Connecting the Dots between Education, Health and Opportunity
Community investments in education, transportation, housing, and neighborhoods are closely linked to health, wellbeing, and opportunity—particularly for low-income families. One of these factors—education—matters more now than ever before. Education is a key focus of both Investing in What Works and the Education and Health Initiative—a project out of Virginia Commonwealth University’s Center on Society and Health and the Robert Wood Johnson Foundation.
The return on investments in education can be substantial if communities invest not only in high-quality schools, but also in creating an environment that improves educational outcomes. Community investments can improve job opportunities and the economic wellbeing of families, reduce crime, alleviate stress, encourage academic success, and create neighborhoods that promote healthy living. The collective impact can improve children’s health and development and put them on a path for success in school and later in life.
The reverse is true in neglected communities. In low-income neighborhoods that face greater concentrations of poverty, children are increasingly attending under-resourced schools. The school systems’ primary source of revenue—property taxes—is often inadequate to fund strong programs and the best teachers. The inferior learning environments in these schools limit students’ prospects for obtaining a quality education, and they also reduce the chances that these children will lead healthy, productive lives.
The VCU Center on Society and Health is working to raise awareness about these complex connections in its outreach to leaders in education, community development, and health and medicine in the hopes of helping them better understand the return on investment in education and how education and health are linked.
For example, more schooling does not automatically result in better health. Education is important for health because of what it gets you—important interpersonal skills and social networks that open doors for gainful employment; higher wages that allow for residence in safer neighborhoods with better access to green space, health services, and grocery stores; and the lowered stress levels that come with a safe, stable living environment.
At the same time, environmental factors influence the education-health relationship in multiple ways—not only do school, home, and neighborhood conditions affect a child’s learning opportunities and ability to perform in class, poor health resulting from an unhealthy environment can also interfere with education.
Our latest work couples those findings with firsthand perspectives from residents of a disadvantaged urban community in Richmond, Virginia. These community residents are members of Engaging Richmond, a community-academic partnership between East End residents and Virginia Commonwealth University. As members of this partnership, residents serve as co-investigators in community-led research initiatives and help shed light on how connections between social factors and health play out in their neighborhood.

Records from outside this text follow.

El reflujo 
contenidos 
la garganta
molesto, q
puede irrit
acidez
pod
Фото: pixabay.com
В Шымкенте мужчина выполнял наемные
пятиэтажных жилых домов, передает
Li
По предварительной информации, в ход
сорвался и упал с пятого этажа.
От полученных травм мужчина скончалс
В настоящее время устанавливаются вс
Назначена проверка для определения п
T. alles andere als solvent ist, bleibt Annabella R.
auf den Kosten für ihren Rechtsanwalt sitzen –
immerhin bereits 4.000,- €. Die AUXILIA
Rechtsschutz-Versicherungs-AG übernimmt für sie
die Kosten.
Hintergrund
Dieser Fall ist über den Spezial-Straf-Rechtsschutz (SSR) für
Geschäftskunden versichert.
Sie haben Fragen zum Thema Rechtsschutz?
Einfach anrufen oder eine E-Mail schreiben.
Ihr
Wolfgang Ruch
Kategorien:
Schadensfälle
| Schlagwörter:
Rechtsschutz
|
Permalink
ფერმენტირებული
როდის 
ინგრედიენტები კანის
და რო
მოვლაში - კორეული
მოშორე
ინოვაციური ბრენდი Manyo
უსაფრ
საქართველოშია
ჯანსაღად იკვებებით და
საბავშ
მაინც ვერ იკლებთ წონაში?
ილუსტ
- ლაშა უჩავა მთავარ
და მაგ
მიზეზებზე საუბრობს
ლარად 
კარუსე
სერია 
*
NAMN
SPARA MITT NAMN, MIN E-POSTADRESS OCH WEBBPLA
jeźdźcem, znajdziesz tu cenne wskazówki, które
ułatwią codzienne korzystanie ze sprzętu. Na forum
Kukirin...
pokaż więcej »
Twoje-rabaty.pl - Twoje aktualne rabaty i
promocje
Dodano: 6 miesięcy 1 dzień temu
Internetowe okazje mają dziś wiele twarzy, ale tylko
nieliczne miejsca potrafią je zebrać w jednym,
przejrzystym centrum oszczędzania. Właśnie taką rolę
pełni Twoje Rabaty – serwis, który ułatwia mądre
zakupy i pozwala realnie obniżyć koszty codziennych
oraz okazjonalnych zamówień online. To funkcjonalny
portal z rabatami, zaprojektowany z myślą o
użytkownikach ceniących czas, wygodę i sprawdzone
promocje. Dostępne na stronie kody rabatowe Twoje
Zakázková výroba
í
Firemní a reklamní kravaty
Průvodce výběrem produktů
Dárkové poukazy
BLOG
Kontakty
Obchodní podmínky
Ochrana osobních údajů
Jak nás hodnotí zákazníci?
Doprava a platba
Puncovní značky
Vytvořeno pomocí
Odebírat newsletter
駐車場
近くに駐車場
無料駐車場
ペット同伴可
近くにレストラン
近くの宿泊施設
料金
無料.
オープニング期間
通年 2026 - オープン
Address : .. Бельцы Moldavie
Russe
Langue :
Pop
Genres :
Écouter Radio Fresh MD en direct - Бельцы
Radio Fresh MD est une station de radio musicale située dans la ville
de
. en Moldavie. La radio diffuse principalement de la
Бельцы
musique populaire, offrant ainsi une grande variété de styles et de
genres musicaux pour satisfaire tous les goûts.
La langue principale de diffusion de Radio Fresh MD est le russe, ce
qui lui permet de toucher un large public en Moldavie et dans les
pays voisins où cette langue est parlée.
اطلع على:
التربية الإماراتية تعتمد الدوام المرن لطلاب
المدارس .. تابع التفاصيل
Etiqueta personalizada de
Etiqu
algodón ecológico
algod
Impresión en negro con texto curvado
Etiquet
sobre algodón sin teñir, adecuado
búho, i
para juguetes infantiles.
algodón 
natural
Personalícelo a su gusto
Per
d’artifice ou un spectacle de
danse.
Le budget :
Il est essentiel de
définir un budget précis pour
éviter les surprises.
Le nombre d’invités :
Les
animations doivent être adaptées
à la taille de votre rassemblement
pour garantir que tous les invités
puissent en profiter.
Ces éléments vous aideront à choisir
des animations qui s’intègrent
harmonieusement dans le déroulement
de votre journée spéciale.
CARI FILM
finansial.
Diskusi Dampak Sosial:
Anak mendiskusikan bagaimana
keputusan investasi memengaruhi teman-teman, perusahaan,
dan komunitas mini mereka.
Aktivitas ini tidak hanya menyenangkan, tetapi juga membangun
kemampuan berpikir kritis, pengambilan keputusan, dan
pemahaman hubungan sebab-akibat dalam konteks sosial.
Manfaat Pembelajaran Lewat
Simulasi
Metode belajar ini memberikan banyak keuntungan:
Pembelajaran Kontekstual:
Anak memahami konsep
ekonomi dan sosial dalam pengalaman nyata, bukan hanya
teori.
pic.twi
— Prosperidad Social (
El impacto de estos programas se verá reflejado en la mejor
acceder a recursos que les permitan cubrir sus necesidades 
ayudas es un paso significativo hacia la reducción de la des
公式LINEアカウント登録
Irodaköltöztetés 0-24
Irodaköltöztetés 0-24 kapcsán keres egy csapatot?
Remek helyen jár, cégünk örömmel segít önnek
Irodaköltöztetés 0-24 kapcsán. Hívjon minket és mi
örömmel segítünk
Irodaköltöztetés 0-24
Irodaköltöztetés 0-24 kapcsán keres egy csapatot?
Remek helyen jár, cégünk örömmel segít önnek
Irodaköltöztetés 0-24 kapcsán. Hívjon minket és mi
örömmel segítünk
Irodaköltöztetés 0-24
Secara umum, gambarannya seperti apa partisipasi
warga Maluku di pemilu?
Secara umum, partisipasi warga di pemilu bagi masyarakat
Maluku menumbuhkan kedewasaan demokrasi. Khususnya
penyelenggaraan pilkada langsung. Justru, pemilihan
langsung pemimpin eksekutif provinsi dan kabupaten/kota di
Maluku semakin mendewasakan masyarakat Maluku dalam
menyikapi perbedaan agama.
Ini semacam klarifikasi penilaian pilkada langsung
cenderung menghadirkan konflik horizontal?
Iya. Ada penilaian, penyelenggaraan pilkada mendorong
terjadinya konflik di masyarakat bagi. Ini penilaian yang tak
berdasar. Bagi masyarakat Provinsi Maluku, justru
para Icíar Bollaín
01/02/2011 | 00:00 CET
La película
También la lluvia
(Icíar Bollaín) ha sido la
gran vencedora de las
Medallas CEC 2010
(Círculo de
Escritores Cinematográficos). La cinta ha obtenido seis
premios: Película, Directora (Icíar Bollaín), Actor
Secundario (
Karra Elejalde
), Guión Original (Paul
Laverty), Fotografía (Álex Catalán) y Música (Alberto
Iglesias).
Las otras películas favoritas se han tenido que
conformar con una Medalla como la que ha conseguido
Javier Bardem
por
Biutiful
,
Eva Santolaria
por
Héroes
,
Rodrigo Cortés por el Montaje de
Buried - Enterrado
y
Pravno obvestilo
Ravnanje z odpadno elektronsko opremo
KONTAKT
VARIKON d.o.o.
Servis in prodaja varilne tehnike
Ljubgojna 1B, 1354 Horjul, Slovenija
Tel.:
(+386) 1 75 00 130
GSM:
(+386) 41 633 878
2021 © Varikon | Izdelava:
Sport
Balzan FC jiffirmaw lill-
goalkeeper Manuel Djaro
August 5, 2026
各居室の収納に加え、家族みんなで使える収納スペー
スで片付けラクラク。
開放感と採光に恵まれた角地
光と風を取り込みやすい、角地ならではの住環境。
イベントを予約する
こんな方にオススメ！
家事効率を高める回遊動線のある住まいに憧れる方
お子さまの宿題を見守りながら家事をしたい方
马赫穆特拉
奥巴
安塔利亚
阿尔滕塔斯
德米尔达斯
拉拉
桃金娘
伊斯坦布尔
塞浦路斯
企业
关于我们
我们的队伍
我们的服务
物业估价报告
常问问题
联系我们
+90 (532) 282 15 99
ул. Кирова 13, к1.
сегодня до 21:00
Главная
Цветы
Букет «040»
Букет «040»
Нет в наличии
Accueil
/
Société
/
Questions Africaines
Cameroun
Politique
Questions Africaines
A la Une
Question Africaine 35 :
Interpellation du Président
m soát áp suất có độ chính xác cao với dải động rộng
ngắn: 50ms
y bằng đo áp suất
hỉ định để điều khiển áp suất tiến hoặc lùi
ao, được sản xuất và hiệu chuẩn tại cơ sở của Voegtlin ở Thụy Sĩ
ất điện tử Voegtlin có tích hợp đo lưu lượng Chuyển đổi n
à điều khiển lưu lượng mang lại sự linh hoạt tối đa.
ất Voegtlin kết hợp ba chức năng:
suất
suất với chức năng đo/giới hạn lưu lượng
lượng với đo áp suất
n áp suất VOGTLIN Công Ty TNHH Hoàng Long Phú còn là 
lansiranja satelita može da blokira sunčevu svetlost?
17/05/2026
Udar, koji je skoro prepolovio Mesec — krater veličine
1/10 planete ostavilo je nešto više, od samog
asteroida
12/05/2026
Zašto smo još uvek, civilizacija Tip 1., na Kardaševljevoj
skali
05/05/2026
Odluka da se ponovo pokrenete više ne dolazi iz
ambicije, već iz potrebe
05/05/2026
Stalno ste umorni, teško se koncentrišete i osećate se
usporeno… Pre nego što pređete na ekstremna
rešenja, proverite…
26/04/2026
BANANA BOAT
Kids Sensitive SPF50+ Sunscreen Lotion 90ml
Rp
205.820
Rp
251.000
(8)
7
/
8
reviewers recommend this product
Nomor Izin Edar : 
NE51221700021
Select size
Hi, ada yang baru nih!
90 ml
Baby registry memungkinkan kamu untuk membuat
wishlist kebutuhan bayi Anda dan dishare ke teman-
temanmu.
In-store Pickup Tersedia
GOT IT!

As Albert Walker explains, “Poor neighborhoods oftentimes have poor schools, and these poor schools oftentimes lead to poor educational outcomes, and these poor educational outcomes oftentimes lead to poor jobs, and these poor jobs put you right back into these poor neighborhoods.”
Education is an important tool for breaking the cycle of poverty—but the greatest gains will result from investments in neighborhood and community conditions that put children on the path to success in school, work, and achieving better health.